(Dataset entries)

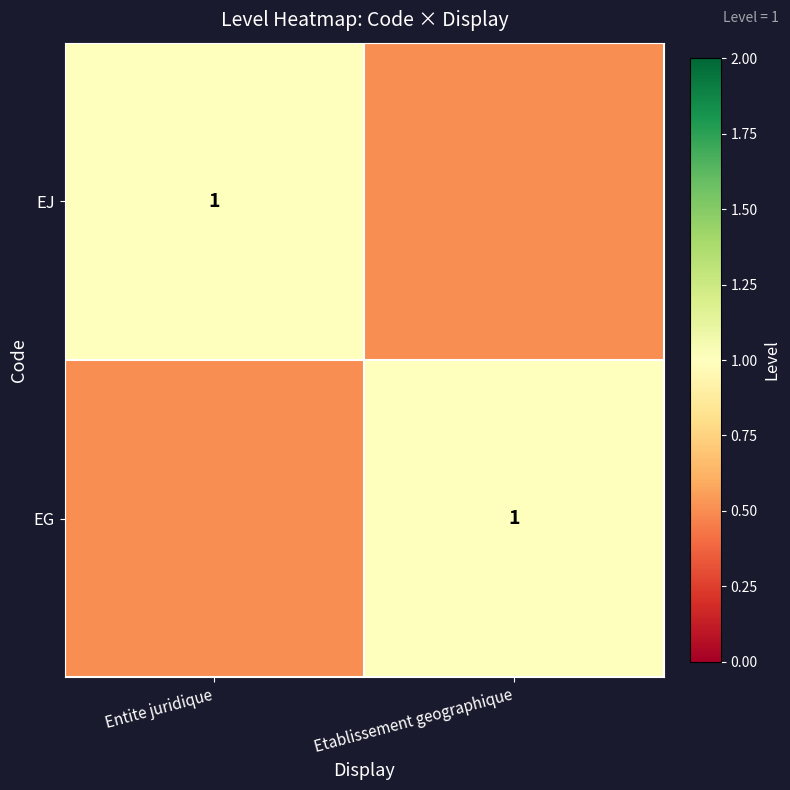

At how many categories does at least one series exceed 0?

2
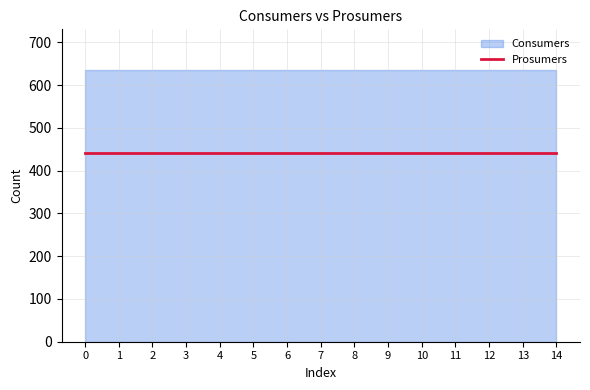

Reading right to left, what are all the values shown in this chart?

Consumers: 14=635	13=635	12=635	11=635	10=635	9=635	8=635	7=635	6=635	5=635	4=635	3=635	2=635	1=635	0=635
Prosumers: 14=440	13=440	12=440	11=440	10=440	9=440	8=440	7=440	6=440	5=440	4=440	3=440	2=440	1=440	0=440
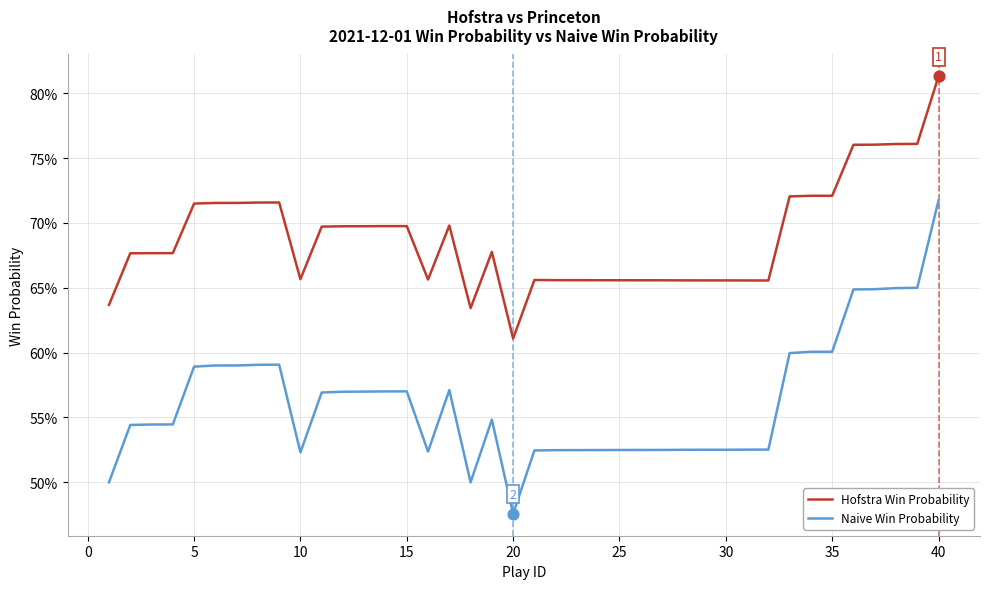

At how many categories does at least one series exceed 0?

40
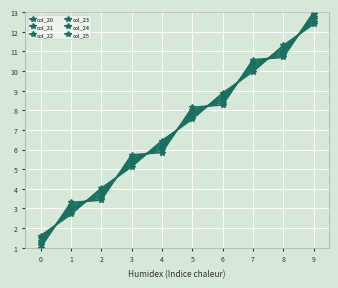

Does the chart have visible grid lines?

Yes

Work item:
Retype the records from the start through the line that contains "Reading right to", including that line. Leave out the pictures.

Result:
At how many categories does at least one series exceed 0?

2

Reading right to left, what are all the values shown in this chart?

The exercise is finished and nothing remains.